这些事儿,从前江氏并未对夫君做过,沈兰茵的爹虽也是读书人,但因着考中秀才后就屡屡落第,早被生活磨的顾不上这些讲究,每日里除了读书,想的就是怎样能赚些钱补贴家用,好叫妻女不那么辛苦了。

        因此江氏是进了侯府才慢慢学着做这些,从最开始的手足无措忙忙乱乱,到现在已经游刃有余了。

        而这些事儿,安平侯的那七房妾室每一个都做得很好,往日安平侯并不觉得有什么,甚至往日江氏这般伺候他,他也只是欣赏着美人为他忙碌,趁机揩点儿油罢了。但今日,想着沈兰茵可能受了更严重的伤更大的委屈,但是江氏却只字不提依然这般尽心伺候他,安平侯的心里不知不觉就有了歉疚。
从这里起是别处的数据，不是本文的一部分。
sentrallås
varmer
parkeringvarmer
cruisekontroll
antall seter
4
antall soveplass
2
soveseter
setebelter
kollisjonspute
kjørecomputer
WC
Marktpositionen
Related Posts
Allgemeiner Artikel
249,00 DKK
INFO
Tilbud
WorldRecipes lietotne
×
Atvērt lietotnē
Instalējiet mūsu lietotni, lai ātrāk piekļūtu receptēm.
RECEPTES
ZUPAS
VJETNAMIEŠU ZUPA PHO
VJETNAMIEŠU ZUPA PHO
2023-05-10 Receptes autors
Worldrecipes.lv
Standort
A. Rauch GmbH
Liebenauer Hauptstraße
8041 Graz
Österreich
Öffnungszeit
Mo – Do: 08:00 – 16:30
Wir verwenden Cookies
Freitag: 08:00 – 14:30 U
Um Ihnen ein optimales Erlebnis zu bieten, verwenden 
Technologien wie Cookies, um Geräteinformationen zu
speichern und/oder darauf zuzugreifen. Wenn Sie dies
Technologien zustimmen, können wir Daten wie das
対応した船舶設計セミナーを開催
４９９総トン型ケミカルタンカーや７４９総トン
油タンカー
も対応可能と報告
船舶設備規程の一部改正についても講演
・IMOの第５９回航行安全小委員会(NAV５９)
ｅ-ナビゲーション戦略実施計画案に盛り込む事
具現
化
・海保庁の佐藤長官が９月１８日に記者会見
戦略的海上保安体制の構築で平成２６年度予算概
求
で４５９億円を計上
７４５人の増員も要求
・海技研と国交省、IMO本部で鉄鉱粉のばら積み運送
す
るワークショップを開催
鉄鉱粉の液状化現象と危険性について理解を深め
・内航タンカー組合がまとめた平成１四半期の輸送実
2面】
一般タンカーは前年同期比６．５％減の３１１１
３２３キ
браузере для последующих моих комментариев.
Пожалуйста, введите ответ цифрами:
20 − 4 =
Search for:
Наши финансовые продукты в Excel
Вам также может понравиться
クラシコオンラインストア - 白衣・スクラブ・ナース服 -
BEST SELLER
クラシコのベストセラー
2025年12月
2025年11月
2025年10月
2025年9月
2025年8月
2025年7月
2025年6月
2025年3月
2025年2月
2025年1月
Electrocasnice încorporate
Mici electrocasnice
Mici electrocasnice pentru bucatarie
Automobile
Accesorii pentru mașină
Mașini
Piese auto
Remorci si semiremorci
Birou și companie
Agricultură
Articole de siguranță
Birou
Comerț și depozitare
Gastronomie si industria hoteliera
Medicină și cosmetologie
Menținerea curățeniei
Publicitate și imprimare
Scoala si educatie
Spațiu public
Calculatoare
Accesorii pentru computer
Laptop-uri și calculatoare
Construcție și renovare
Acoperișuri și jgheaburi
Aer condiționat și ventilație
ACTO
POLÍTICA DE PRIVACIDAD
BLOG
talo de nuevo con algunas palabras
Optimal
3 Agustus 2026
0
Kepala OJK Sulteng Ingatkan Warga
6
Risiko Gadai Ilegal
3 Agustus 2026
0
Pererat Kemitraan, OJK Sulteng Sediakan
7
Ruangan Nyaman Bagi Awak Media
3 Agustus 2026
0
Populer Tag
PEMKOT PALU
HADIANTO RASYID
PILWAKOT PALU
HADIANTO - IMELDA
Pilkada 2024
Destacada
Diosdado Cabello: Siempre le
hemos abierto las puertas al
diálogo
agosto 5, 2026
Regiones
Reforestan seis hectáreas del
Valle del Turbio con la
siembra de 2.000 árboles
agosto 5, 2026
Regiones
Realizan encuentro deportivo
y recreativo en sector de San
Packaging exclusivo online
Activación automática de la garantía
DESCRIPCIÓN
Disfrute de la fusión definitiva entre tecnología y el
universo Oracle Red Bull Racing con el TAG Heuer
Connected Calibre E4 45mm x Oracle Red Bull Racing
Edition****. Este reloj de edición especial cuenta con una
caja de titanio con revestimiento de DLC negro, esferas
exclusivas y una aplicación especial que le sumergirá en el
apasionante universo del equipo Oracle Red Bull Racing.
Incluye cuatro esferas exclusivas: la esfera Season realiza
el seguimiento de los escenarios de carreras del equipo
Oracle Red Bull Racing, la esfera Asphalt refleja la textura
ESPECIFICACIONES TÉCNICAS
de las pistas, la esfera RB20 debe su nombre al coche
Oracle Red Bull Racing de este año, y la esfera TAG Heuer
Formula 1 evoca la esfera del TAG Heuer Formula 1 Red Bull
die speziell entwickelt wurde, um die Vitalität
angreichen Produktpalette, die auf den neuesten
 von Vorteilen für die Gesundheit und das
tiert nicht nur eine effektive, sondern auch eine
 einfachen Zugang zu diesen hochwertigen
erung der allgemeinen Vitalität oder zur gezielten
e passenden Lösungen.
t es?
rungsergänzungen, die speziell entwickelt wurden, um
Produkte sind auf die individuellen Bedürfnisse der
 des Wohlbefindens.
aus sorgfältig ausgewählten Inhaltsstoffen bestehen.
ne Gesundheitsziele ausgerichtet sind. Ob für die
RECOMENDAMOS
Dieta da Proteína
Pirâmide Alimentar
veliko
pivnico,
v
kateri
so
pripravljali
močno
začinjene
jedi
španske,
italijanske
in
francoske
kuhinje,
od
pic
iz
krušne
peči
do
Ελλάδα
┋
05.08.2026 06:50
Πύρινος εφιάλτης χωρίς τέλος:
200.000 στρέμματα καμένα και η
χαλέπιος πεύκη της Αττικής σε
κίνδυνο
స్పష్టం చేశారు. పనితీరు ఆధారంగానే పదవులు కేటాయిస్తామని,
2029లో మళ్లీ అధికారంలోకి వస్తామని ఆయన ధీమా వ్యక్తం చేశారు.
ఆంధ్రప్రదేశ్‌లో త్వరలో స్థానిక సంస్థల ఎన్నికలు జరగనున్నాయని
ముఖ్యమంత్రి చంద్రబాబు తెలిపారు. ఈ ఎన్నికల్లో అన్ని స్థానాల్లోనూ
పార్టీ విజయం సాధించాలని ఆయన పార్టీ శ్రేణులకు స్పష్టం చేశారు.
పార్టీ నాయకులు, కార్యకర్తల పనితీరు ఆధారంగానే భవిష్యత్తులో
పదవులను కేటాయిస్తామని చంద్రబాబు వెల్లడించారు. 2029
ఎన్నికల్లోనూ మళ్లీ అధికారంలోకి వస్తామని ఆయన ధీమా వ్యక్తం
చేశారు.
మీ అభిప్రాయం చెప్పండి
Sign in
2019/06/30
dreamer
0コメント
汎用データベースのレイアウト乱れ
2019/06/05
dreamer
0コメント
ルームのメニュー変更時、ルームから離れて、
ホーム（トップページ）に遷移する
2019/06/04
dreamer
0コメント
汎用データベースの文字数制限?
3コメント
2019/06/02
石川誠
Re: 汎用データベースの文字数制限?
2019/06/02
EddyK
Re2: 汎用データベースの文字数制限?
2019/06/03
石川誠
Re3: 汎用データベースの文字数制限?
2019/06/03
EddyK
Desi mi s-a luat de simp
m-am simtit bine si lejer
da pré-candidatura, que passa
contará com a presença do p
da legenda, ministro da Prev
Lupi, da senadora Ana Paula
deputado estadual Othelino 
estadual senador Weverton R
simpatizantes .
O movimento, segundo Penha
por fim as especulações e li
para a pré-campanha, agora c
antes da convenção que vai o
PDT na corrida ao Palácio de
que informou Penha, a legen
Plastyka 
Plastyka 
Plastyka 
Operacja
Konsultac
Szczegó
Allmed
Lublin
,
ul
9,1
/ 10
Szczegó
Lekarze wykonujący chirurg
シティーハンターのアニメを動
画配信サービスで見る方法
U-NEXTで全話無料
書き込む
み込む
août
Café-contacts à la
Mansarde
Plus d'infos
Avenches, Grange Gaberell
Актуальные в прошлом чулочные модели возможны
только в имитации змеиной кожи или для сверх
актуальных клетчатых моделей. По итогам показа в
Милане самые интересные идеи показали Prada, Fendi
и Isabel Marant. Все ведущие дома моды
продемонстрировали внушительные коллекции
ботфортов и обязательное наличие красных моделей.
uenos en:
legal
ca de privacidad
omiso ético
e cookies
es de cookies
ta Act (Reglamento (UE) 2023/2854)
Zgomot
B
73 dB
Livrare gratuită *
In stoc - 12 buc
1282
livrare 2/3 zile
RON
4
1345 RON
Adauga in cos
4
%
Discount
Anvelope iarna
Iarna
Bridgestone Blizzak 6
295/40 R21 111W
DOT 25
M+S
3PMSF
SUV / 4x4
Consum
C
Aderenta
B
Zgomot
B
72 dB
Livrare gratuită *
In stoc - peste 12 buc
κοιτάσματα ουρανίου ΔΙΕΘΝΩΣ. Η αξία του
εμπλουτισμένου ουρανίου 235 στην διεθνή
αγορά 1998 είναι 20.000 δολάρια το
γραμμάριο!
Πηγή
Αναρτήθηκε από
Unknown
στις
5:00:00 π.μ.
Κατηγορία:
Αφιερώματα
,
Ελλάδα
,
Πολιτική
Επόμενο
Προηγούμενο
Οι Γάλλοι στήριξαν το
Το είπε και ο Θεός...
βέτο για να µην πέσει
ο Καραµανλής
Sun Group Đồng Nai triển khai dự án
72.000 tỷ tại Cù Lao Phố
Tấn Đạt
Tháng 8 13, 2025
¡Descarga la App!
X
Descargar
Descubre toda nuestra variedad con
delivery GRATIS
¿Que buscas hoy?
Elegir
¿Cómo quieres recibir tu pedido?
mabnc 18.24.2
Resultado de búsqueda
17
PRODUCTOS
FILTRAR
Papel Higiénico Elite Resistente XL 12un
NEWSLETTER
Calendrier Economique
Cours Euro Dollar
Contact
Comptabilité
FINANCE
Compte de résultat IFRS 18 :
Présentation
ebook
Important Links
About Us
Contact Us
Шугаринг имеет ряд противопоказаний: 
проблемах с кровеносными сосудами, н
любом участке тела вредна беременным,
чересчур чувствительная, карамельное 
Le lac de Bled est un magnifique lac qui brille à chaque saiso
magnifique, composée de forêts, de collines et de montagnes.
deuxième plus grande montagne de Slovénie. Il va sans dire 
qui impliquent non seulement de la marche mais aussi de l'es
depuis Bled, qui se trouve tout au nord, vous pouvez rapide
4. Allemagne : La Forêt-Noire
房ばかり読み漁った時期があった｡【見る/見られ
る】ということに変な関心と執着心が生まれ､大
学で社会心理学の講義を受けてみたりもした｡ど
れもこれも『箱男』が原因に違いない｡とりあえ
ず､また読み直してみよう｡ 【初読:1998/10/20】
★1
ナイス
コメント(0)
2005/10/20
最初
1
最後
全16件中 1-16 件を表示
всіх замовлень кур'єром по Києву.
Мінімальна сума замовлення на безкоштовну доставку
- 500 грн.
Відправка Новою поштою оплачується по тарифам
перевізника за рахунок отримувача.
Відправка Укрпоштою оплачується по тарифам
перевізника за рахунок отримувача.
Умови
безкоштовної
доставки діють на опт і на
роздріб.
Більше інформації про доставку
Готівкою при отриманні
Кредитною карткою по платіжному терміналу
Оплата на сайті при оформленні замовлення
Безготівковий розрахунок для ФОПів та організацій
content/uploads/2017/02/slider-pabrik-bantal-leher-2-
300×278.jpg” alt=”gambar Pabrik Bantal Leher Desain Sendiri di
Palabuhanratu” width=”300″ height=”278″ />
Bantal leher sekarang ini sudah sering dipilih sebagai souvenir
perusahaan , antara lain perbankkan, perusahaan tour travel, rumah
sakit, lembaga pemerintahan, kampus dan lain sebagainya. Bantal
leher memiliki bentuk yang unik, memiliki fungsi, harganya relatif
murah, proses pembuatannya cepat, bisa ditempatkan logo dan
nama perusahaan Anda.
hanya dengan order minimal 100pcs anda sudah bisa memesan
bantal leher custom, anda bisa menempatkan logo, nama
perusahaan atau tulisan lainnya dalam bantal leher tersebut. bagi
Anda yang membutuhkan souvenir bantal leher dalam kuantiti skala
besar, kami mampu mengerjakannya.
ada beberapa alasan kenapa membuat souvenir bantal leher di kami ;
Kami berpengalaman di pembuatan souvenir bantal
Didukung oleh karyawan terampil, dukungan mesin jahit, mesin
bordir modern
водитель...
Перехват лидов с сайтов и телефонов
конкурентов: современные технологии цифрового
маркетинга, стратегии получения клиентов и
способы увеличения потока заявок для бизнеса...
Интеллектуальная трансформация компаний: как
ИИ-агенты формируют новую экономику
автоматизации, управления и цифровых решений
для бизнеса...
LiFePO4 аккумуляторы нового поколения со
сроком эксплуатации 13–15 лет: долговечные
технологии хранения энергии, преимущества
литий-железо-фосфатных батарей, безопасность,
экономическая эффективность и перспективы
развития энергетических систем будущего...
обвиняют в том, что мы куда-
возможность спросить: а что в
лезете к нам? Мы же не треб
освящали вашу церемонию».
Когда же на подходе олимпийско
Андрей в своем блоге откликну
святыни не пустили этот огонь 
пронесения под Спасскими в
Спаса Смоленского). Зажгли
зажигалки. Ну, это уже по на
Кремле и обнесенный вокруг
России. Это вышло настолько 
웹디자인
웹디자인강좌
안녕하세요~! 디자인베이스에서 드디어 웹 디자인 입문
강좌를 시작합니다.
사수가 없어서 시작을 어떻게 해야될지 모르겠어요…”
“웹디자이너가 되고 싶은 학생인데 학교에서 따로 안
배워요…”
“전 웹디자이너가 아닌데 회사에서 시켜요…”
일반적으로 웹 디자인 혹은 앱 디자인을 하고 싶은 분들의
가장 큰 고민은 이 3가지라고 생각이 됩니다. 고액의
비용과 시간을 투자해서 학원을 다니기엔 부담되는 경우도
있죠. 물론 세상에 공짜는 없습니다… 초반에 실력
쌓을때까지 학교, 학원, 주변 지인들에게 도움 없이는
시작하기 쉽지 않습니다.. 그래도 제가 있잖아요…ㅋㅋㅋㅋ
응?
        “容儿。”他抓住江氏的手,道:“你不必这样。”

        “嗯?”江氏不解的看向他。

        安平侯是一辈子没跟女人低过头服过软的人,因此哪怕他心有歉疚,他也说不出任何道歉的话。他只拉着江氏往外走:“我们去看看茵姐儿!”

        看兰茵?

        好好的,一回来怎么就要看兰茵?

        江氏心中诧异,但安平侯不给她提问的时间,已经把她拉到了院子里。

        听下人回禀说安平侯和江氏一起来了的时候,沈兰茵正躲在内室叫小莲帮她上药。白日那一摔看似不太重,但后腰处却被低矮的花草丛木戳了好几处伤,沈兰茵皮肤细白,因此伤得就越发明显。

        小莲给她上药的时候,看着那因皮肤细白而显得有些触目惊心的伤,是真的心疼了,因此一听安平侯和江氏一起来了,忙就道:“小姐,侯爷来了,定然是来给您做主的。您都伤成这样了,就叫夫人看一眼,也好叫侯爷有理由给您做主吧!”